DCFS Audit Finds Failure to Provide Adequate Medical Care, Track Abuse and Neglect – Chicago Tribune

Illinois’ troubled child welfare agency under Governor JB Pritzker failed to ensure adequate care for children under its charge and failed to properly track cases referred to it by people who are legally required to report suspected abuse or neglect, according to with a newly released audit of the agency.

The Department of Children and Families Services audit found failures to conduct the required home safety checks before children are returned to their parents; provide follow-up services for the required six months after a child leaves the agency’s care; and ensuring that children in DCFS care are receiving appropriate medical examinations and immunizations, according to the report by Illinois Auditor General Frank Mautino.

The audit, which covered the 2020 calendar year, also found that the agency’s system of records is unable to track or identify service referrals that fall under a recent state law that requires DCFS to treat a report of abuse or neglect as a reference. for services when it is done by a legally mandated reporter, such as a teacher, and there is a previous documented case of abuse or neglect or an open investigation involving anyone in the household.

In response to the audit findings, DCFS spokesperson Bill McCaffrey said in a statement that the agency “has taken aggressive steps to improve the services and care provided to young people over the past three years,” including training “thousands of workers ”.

“What the hell were they doing?” Cook County Public Guardian Charles Golbert said of this discovery. “This is the most basic and essential thing you do when you have a report that children are at risk. Everything else flows from the security assessment.”

Golbert, whose office represents more than 7,000 children involved in the child welfare system, told the Tribune he was “expecting disaster, and it’s even worse than disaster.”

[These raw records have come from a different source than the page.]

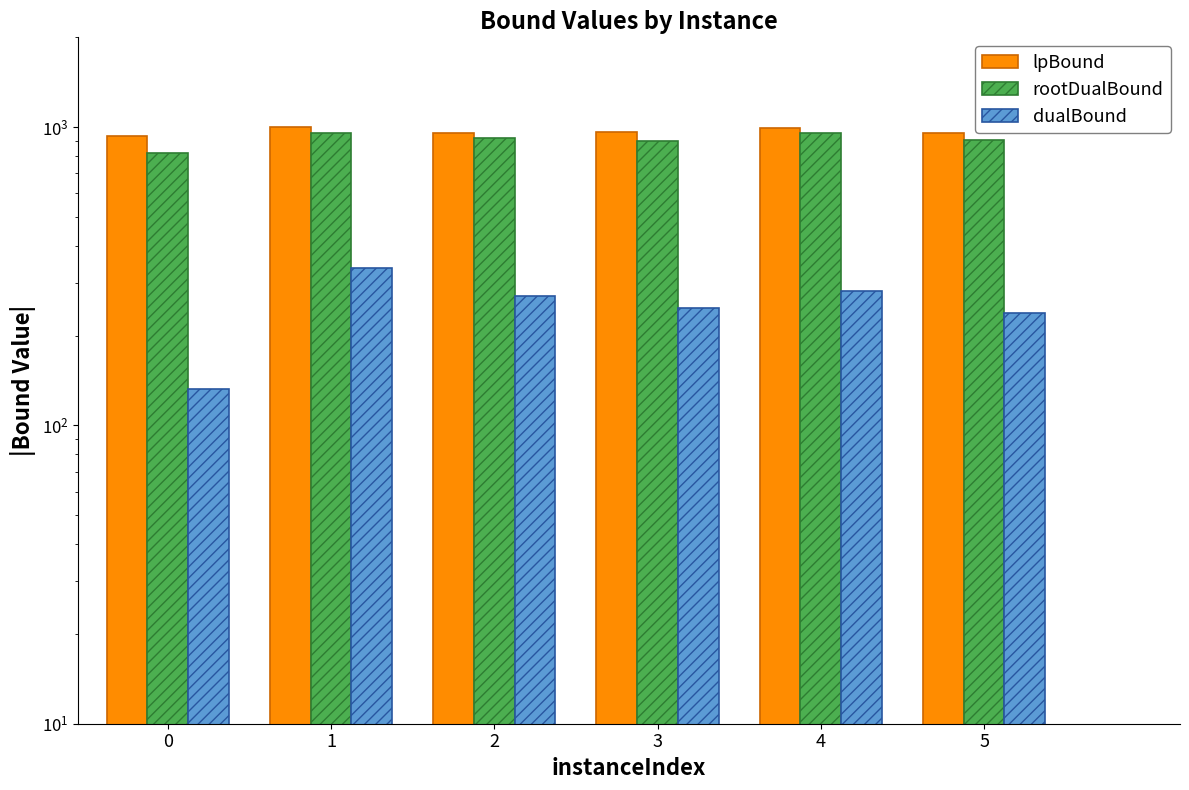

What is the lowest value of the dualBound series?

132.9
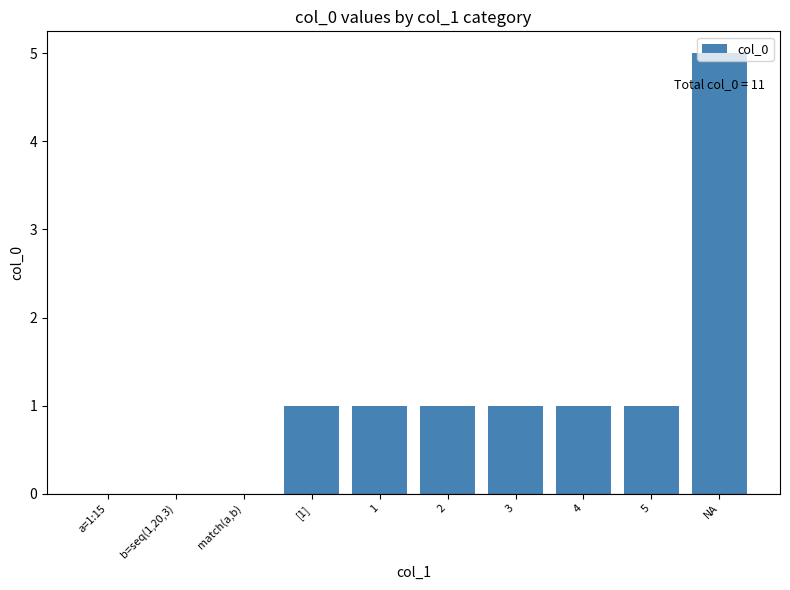

Which label corresponds to the largest value in the chart?

NA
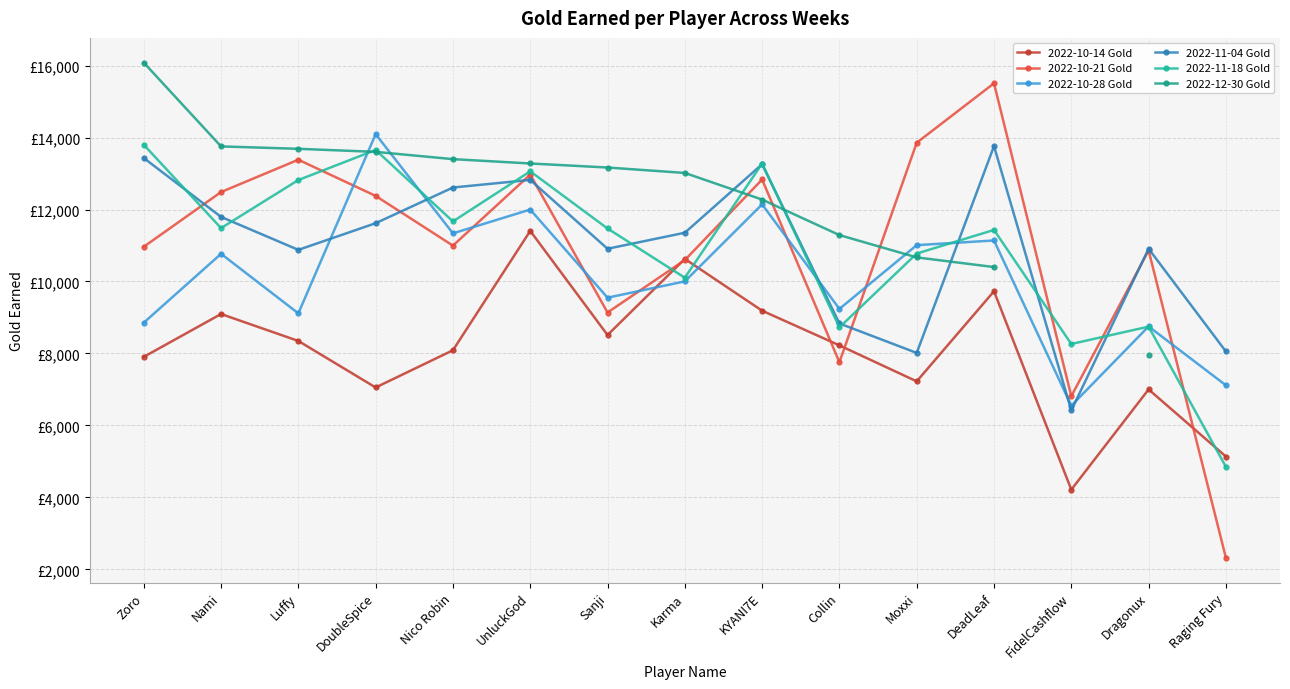

Where is 2022-10-21 Gold nearest to the value 8914?

Sanji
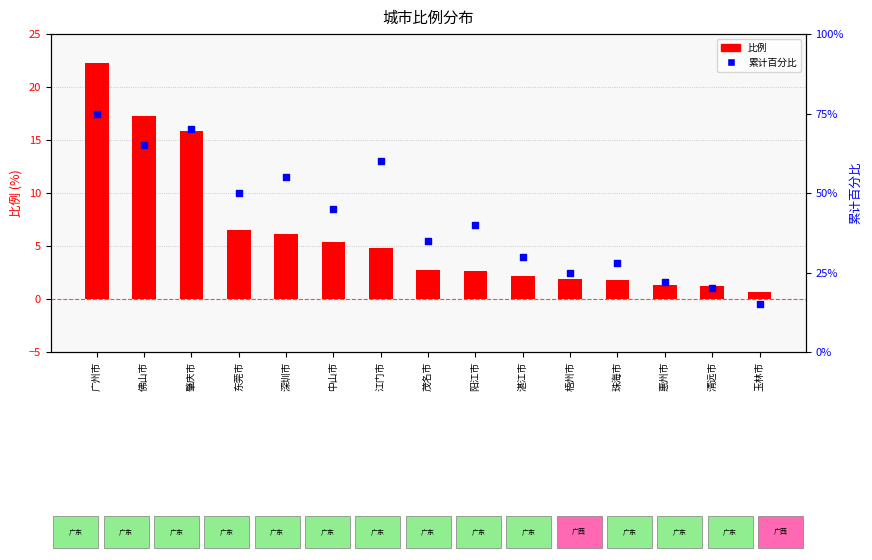

What are all the series names shown in the legend?

比例, 累计百分比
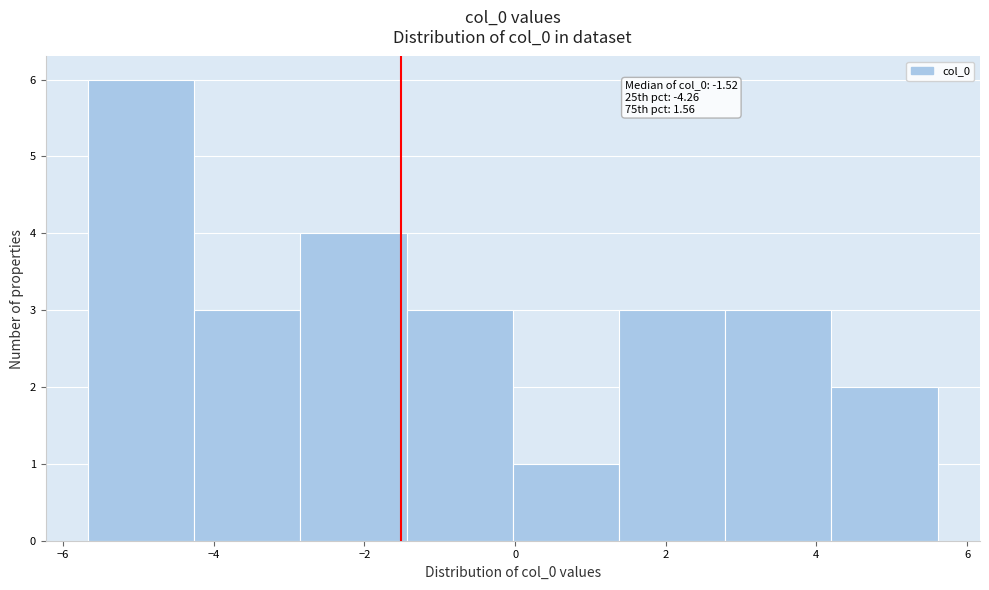

Over which range of the x-axis is the bar tallest?

-5.6 to -4.2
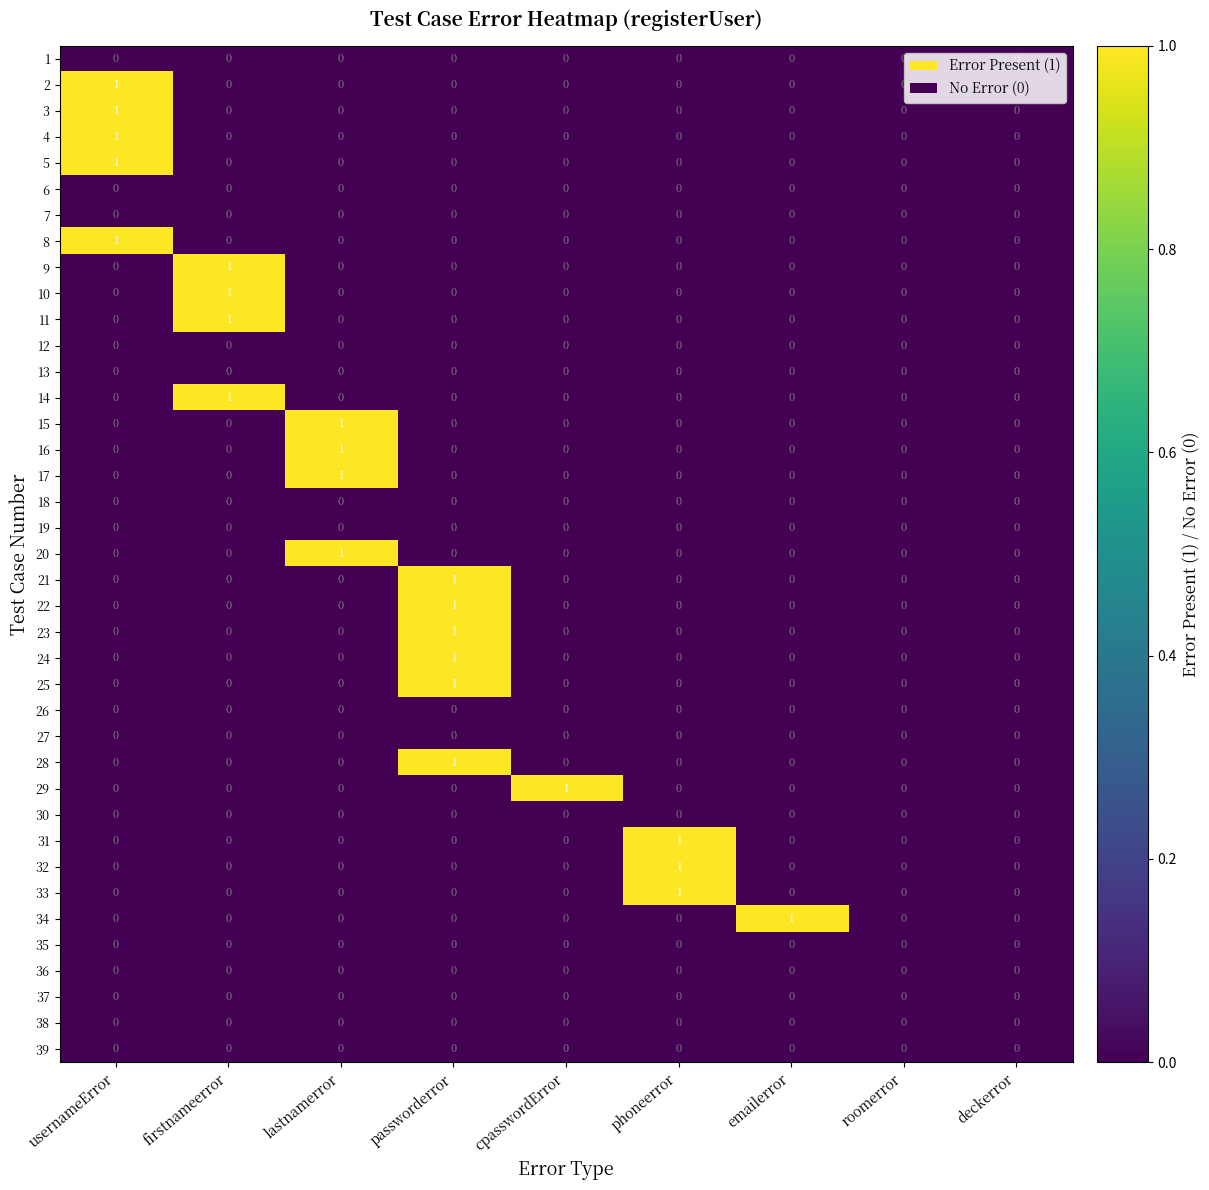

What is the total value across all series at passworderror?

6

The 21% vacancy rate for DCFS funded positions cited in the report likely contributes to the agency’s failure to complete the basics such as the safety checklist, he said.

Pritzker, who is seeking re-election in November, has pledged throughout his term to address longstanding issues in the beleaguered DCFS. While he has increased the agency’s funding by at least $100 million a year since taking office, including a $250 million increase during the budget year beginning July 1, DCFS continues to struggle with a number of problems, many of which date back decades.

The Democratic governor also supported his handpicked director Marc Smith, even as Smith was held in contempt of court nine times in recent months for the agency’s failure to find suitable placements for children in its care.

Golbert, whose office has filed all nine cases involved, said three children were duly placed and six are still pending. He noted that “dozens” of cases did not reach the point of a contempt order, with DCFS finding a suitable placement for the child.

Pritzker argued that it will take more resources and more time to roll back DCFS.

In response to the audit findings, DCFS spokesperson Bill McCaffrey said in a statement that the agency “has taken aggressive steps to improve the services and care provided to young people over the past three years,” including training “thousands of workers ”.

“DCFS had previously identified that its outdated data tracking systems limited its ability to track new requirements,” McCaffrey said. “As a result, DCFS was already taking significant steps to address these issues, including a complete replacement of the department’s child welfare information systems.”

The safety of agency staff has also come under scrutiny after DCFS investigator Deidre Silas was stabbed to death in January during a home visit near Springfield.

Earlier this year, Golbert told the Tribune that the agency “is in the worst shape in 30 years.”

Some of the agency’s turmoil dates back more than three decades, when a lawsuit ended in a federal consent decree that is still ongoing. Steady upward progress in the 1990s was cut short by a stream of 14 different leaders from 2003 to 2019.

Under the previous administration of Gov. Bruce Rauner, DCFS eliminated 500 residential beds as placements in the name of prioritizing specialized foster care, but the department lacked investment in the latter to sustain the child welfare system.

The DCFS state auditor general’s review comes a week after the office released a report criticizing the Pritzker administration for dealing with a deadly coronavirus outbreak at a state veterans home in LaSalle that killed 36 residents.